Task brief ->
Down to the final line, print each entry exactly.
*** Record set Section Begins ***
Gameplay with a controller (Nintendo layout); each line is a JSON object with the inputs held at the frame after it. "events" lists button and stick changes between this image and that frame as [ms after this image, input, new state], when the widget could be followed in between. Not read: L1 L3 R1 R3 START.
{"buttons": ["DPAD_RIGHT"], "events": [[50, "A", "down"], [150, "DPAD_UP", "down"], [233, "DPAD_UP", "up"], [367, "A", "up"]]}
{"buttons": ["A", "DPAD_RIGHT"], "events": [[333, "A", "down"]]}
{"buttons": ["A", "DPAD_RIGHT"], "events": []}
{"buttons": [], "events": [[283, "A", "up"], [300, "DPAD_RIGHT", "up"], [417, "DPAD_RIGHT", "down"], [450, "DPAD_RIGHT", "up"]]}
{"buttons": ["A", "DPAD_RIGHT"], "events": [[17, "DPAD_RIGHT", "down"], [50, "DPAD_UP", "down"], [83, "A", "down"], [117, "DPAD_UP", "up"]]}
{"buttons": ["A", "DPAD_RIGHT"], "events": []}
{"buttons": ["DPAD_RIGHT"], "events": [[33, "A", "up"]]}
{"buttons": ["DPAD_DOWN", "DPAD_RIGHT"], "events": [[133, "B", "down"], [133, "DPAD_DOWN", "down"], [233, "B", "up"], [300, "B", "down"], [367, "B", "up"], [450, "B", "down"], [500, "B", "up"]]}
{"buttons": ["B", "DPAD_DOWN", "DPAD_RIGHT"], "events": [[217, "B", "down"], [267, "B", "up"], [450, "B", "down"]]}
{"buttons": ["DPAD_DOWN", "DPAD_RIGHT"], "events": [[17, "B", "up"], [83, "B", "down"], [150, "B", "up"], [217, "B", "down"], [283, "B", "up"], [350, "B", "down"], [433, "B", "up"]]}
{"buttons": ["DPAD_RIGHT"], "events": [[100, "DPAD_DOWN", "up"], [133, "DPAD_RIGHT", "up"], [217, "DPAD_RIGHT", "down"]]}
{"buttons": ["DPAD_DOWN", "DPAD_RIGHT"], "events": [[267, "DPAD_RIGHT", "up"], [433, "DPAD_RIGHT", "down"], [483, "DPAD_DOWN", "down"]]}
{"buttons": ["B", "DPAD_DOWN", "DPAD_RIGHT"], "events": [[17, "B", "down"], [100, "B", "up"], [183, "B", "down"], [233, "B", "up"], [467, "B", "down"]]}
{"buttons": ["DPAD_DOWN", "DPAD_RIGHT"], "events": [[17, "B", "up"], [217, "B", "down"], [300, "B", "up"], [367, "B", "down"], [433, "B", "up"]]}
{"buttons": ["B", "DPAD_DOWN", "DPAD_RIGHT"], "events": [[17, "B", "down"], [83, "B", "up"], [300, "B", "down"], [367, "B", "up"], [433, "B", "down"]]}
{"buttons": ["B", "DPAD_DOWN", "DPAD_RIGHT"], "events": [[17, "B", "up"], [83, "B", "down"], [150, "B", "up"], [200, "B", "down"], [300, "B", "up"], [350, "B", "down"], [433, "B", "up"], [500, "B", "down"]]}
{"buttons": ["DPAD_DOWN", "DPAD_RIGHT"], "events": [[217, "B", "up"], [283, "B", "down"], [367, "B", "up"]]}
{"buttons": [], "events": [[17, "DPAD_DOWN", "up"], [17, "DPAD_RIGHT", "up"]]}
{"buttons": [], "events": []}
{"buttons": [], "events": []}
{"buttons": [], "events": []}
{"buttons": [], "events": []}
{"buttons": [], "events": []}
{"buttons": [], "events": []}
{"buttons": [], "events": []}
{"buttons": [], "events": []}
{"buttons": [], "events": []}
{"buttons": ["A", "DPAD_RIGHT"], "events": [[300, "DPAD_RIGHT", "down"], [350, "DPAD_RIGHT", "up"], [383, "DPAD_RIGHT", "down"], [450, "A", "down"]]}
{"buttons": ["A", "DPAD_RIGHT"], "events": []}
*** Record set Section Ends ***
Exercise output ->
Gameplay with a controller (Nintendo layout); each line is a JSON object with the inputs held at the frame after it. "events" lists button and stick changes between this image and that frame as [ms after this image, input, new state], when the widget could be followed in between. Not read: L1 L3 R1 R3 START.
{"buttons": ["DPAD_RIGHT"], "events": [[50, "A", "down"], [150, "DPAD_UP", "down"], [233, "DPAD_UP", "up"], [367, "A", "up"]]}
{"buttons": ["A", "DPAD_RIGHT"], "events": [[333, "A", "down"]]}
{"buttons": ["A", "DPAD_RIGHT"], "events": []}
{"buttons": [], "events": [[283, "A", "up"], [300, "DPAD_RIGHT", "up"], [417, "DPAD_RIGHT", "down"], [450, "DPAD_RIGHT", "up"]]}
{"buttons": ["A", "DPAD_RIGHT"], "events": [[17, "DPAD_RIGHT", "down"], [50, "DPAD_UP", "down"], [83, "A", "down"], [117, "DPAD_UP", "up"]]}
{"buttons": ["A", "DPAD_RIGHT"], "events": []}
{"buttons": ["DPAD_RIGHT"], "events": [[33, "A", "up"]]}
{"buttons": ["DPAD_DOWN", "DPAD_RIGHT"], "events": [[133, "B", "down"], [133, "DPAD_DOWN", "down"], [233, "B", "up"], [300, "B", "down"], [367, "B", "up"], [450, "B", "down"], [500, "B", "up"]]}
{"buttons": ["B", "DPAD_DOWN", "DPAD_RIGHT"], "events": [[217, "B", "down"], [267, "B", "up"], [450, "B", "down"]]}
{"buttons": ["DPAD_DOWN", "DPAD_RIGHT"], "events": [[17, "B", "up"], [83, "B", "down"], [150, "B", "up"], [217, "B", "down"], [283, "B", "up"], [350, "B", "down"], [433, "B", "up"]]}
{"buttons": ["DPAD_RIGHT"], "events": [[100, "DPAD_DOWN", "up"], [133, "DPAD_RIGHT", "up"], [217, "DPAD_RIGHT", "down"]]}
{"buttons": ["DPAD_DOWN", "DPAD_RIGHT"], "events": [[267, "DPAD_RIGHT", "up"], [433, "DPAD_RIGHT", "down"], [483, "DPAD_DOWN", "down"]]}
{"buttons": ["B", "DPAD_DOWN", "DPAD_RIGHT"], "events": [[17, "B", "down"], [100, "B", "up"], [183, "B", "down"], [233, "B", "up"], [467, "B", "down"]]}
{"buttons": ["DPAD_DOWN", "DPAD_RIGHT"], "events": [[17, "B", "up"], [217, "B", "down"], [300, "B", "up"], [367, "B", "down"], [433, "B", "up"]]}
{"buttons": ["B", "DPAD_DOWN", "DPAD_RIGHT"], "events": [[17, "B", "down"], [83, "B", "up"], [300, "B", "down"], [367, "B", "up"], [433, "B", "down"]]}
{"buttons": ["B", "DPAD_DOWN", "DPAD_RIGHT"], "events": [[17, "B", "up"], [83, "B", "down"], [150, "B", "up"], [200, "B", "down"], [300, "B", "up"], [350, "B", "down"], [433, "B", "up"], [500, "B", "down"]]}
{"buttons": ["DPAD_DOWN", "DPAD_RIGHT"], "events": [[217, "B", "up"], [283, "B", "down"], [367, "B", "up"]]}
{"buttons": [], "events": [[17, "DPAD_DOWN", "up"], [17, "DPAD_RIGHT", "up"]]}
{"buttons": [], "events": []}
{"buttons": [], "events": []}
{"buttons": [], "events": []}
{"buttons": [], "events": []}
{"buttons": [], "events": []}
{"buttons": [], "events": []}
{"buttons": [], "events": []}
{"buttons": [], "events": []}
{"buttons": [], "events": []}
{"buttons": ["A", "DPAD_RIGHT"], "events": [[300, "DPAD_RIGHT", "down"], [350, "DPAD_RIGHT", "up"], [383, "DPAD_RIGHT", "down"], [450, "A", "down"]]}
{"buttons": ["A", "DPAD_RIGHT"], "events": []}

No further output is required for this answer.